Effendi dan Mustapa sudah mengubur masa lalunya di kampung. Masa kelam ketika dia dan sebagian penduduk Desa Telago Limo di Kecamatan Berbak, Kabupaten Tanjung Jabung Timur, harus menafkahi keluarganya dengan menebang kayu secara liar di hutan. Sebuah usaha yang tak menipu hasilnya. “Mencari kayu membuat kami harus selalu berhadapan dengan hukum, banyak masalah, dikejar-kejar polisi hutan tapi hasilnya pas-pasan, malah cenderung kurang,” kata Effendi.
Warga Desa Telago Lima sebagian mencari nafkah sebagai nelayan, sebagian lagi bertani.
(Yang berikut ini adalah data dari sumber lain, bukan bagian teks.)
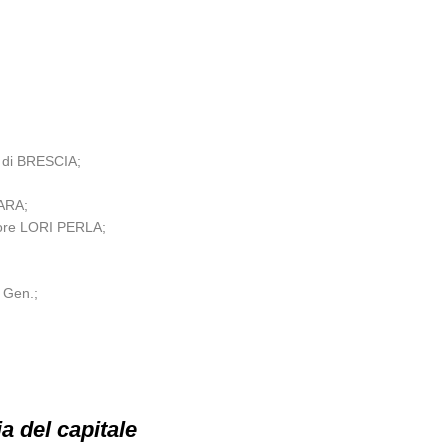
 di BRESCIA;
BARA;
atore LORI PERLA;
. Gen.;
ia del capitale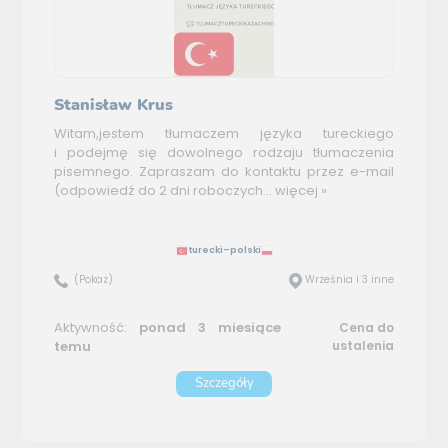
Stanisław Krus
Witam,jestem tłumaczem języka tureckiego
i podejmę się dowolnego rodzaju tłumaczenia
pisemnego. Zapraszam do kontaktu przez e-mail
(odpowiedź do 2 dni roboczych...
więcej »
turecki–polski
(Pokaż)
Września i 3 inne
Aktywność:
ponad 3 miesiące
Cena do
temu
ustalenia
Szczegóły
Tapi tak sedikit juga yang seperti Effendi, menembus hutan dan menebang kayu. Berbekal keresahan pada cara penghidupan yang tak layak, serta sedikit bermodal nekat, Effendi dan kawan-kawan mendirikan Pokmas Telago Jaya dengan Mustapa bertindak sebagai ketua dan Effendi menjadi bendahara. Pokmas ini lalu menerima bantuan dari Badan Restorasi Gambut untuk merevitalisasi lahan gambut bagi peningkatan ekonomi masyarakat.
Melalui bantuan ini, Pokmas Telago Jaya membeli 11 kotak bibit lebah madu. Senang bukan main, bibit lebah itu pun dibawa pulang ke kampung. Tapi apa daya, tak lama usaha mereka gagal total! Lebah-lebahnya mati sebab sedikit sekali sumber makanan alami yang tersedia di sekitar desa mereka.
Kegagalan ini membuat sebagian anggota mundur. Tapi yang lain belum jera. Mereka kembali membeli bibit 11 kotak lebah madu. Tapi kali ini mereka menempatkan kotak-kotak itu di Desa Rantau Karya, yang jauhnya 120 km dari desa mereka.
Lokasi baru ini dipilih sebab berada dekat dengan hutan tanaman industri akasia milik sebuah perusahaan swasta. Berbekal belajar otodidak maupun mengikuti pelatihan khusus, mereka tahu bahwa ternyata daun akasia dapat menghasilkan cairan yang merupakan makanan alami lebah tanpa merusak pohon akasia itu sendiri. Bak prinsip simbiosis mutualisma, penyerbukan lebah pada pohon akasia diyakini justru membantu memperbesar ukuran batangnya.
Dan bum! Lokasi yang tepat, asupan makanan yang melimpah, membuat populasi lebah bertambah dan produksi madu pun meningkat. Pelan tapi pasti, Effendi dan anggotanya bisa menambah kotak lebah mereka, dari 11 menjadi 31, dari 31 bahkan menjadi 217 kotak baru. Mereka juga mengurus 4.000 kotak lebah milik masyarakat yang dititipkan di delapan lokasi, dengan sistem bagi hasil 25 persen.
Bukan main manis hasil usaha lebah madu yang mereka nikmati. Mereka bisa memanen sampai 10 ton madu setiap kali panen. Pada musim hujan mereka bisa panen dua kali sebulan dan pada musim kemarau, mereka bisa panen antara tiga sampai empat kali sebulan. Hasilnya, kini mereka bisa menafkahi keluarganya dengan memadai, kalau tak mau disebut lebih dari cukup.
Tapi hasil yang jauh lebih bermakna sebetulnya adalah mereka berhasil menciptakan lapangan kerja dan meraih kepercayaan petani maupun para penebang liar untuk meninggalkan cara hidup lama mereka yang berpotensi merusak hutan lahan gambut dan dapat memicu kebakaran. Banyak dari mereka yang kini terjun jadi peternak atau bekerja di usaha peternakan madu yang tumbuh bak jamur di musim penghujan. “Sebab minat orang pada peternakan lebah tinggi sekali apalagi dengan potensi kenaikan pendapatan bisa sampai empat kali lipat,” katanya.